> _TASKS TO PERFORM_
- a) Based on the article about the rapid Ebola test, decide whether each statement below agrees with it. Answer yes or no for each, and quote the words of the article that decide it: (i) The new test was performed at the patient's bedside. (ii) The test was evaluated during an outbreak in Liberia. (iii) Under the currently recommended molecular approach, results can sometimes take several days.
- b) Reproduce the part of the article about the rapid Ebola test between "Thursday, 2 July" and "in Sierra Leone.", inclusive.
- c) Resume the article about the rapid Ebola test, starting after its last sentence.

Thursday, 2 July 2015
Recent Test Treates Ebola in Minutes
Harvard Medical School researchers and their partners have shown that a new test can accurately diagnose the Ebola virus disease within minutes at the point of care, providing clinicians with first-hand information for treating patients and containing outbreaks. Researchers from Harvard Medical School (HMS), Partners In Health, and Boston Children’s Hospital have shown that a new, commercially developed rapid-diagnostic test performed at bedside was as sensitive as the conventional laboratory-based method used for clinical testing during the recent outbreak in Sierra Leone.
Inorder to fight Ebola, the first step is to determine which patients are sick with the disease and which with other illnesses that have similar presentation. To use the currently recommended molecular approach, laboratories must be built and samples of highly infectious blood must be drawn, often with unsafe needles and syringes, and then shipped over potentially great distances at substantial risk to the health care workers involved. Then clinicians and patients must wait for results — sometimes for several days. These obstacles and delays prevent timely diagnosis and treatment, and sometimes result in individuals without Ebola being admitted to holding units where they may become infected with the virus, the researchers said.

> _DATASET EXCERPTS_
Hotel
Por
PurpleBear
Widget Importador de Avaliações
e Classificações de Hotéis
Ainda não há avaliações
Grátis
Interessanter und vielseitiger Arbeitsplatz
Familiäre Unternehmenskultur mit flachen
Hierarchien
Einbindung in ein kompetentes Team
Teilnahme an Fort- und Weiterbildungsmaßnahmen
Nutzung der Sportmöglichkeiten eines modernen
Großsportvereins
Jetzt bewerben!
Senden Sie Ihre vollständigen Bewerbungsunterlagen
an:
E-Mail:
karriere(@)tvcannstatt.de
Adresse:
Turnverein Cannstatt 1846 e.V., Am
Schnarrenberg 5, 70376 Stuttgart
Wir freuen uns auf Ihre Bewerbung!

* * *

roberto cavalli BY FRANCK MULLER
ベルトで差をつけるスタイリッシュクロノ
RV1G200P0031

> _RESPONSES TO THE TASKS_
- a)
(i) Yes: "a new, commercially developed rapid-diagnostic test performed at bedside"
(ii) No: "during the recent outbreak in Sierra Leone"
(iii) Yes: "Then clinicians and patients must wait for results — sometimes for several days."

- b)
Thursday, 2 July 2015
Recent Test Treates Ebola in Minutes
Harvard Medical School researchers and their partners have shown that a new test can accurately diagnose the Ebola virus disease within minutes at the point of care, providing clinicians with first-hand information for treating patients and containing outbreaks. Researchers from Harvard Medical School (HMS), Partners In Health, and Boston Children’s Hospital have shown that a new, commercially developed rapid-diagnostic test performed at bedside was as sensitive as the conventional laboratory-based method used for clinical testing during the recent outbreak in Sierra Leone.

- c)
The researchers noted that it was essential to study the test in the field to see whether it worked in the challenging conditions clinicians face in rural clinics and in Ebola treatment units in such places as Sierra Leone. For example, wearing the required personal protective equipment can make it difficult to read the test strip, so instead of having one clinician check results, the research team developed a method in which two clinicians checked each test, with a third stepping up in cases where the first two disagreed.